The hire was reported by Music Business Worldwide and comes just weeks after the online behemoth unveiled its Amazon Unlimited Music offer .
Brackett joined Rolling Stone in 1996 as associate editor before he became senior editor in 2001. He stayed in the role until for six years and then became editor of the title’s site and then deputy managing director of Rolling Stone itself. In 2013, he became executive editor.
Little is known about the hire but it chimes with recent moves by other streaming services to make editorial a core part of what they offer listeners. Essentially, editorial for streaming services like Amazon Unlimited Music and Spotify refers to how they curate the tens of millions of songs they offer into playlists. With many streaming services having similar music rights, there’s more focus on how tunes are organised into specific selections for users to keep them coming back.

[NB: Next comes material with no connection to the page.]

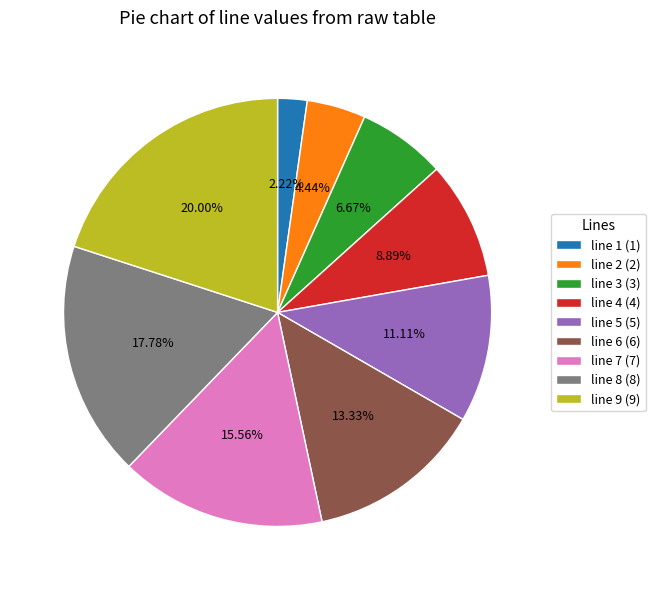

How many segments does this pie chart have?

9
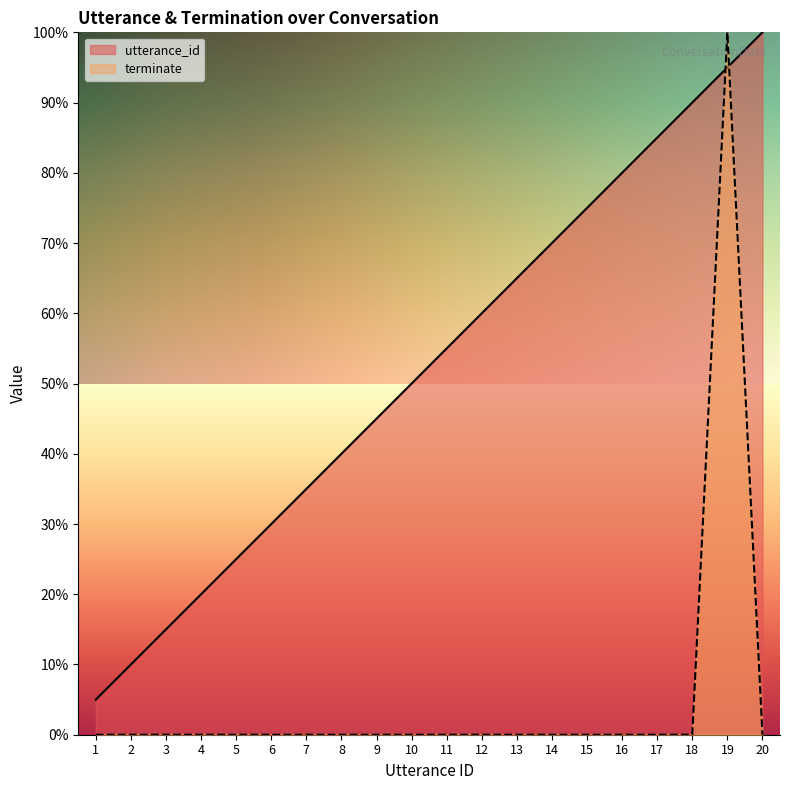

Reading left to right, transcribe all the data shown in this chart.

utterance_id: 0.1	0.1	0.1	0.2	0.2	0.3	0.3	0.4	0.5	0.5	0.6	0.6	0.7	0.7	0.8	0.8	0.8	0.9	0.9	1.0
terminate: 0.0	0.0	0.0	0.0	0.0	0.0	0.0	0.0	0.0	0.0	0.0	0.0	0.0	0.0	0.0	0.0	0.0	0.0	1.0	0.0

One Direction’s manager Will Bloomfield spoke about the trend recently: “Our greatest challenge is breaking artists,” he explained at an event hosted by media consultancy ID Comms. “We’re currently breaking songs in our business world and that’s much harder and it takes much longer [for a potential fan] to buy into the artists proposition, which means we have to look at the trajectory of an artist. It used to be two to three years, whereas now it’s more like four to five years.”
It's such a key trend for streaming services that many of them have splashed the cash this year to get high-profile music media executives. Zane Lowe was among the first this year, when he quit BBC Radio 1 to join Bears 1 radio at Apple Music in California. He was quickly followed by four BBC Radio 1 producers.
Spotify has also raided the BBC when it hired former head of music George Ergatoudis as head of content programmatic for the UK.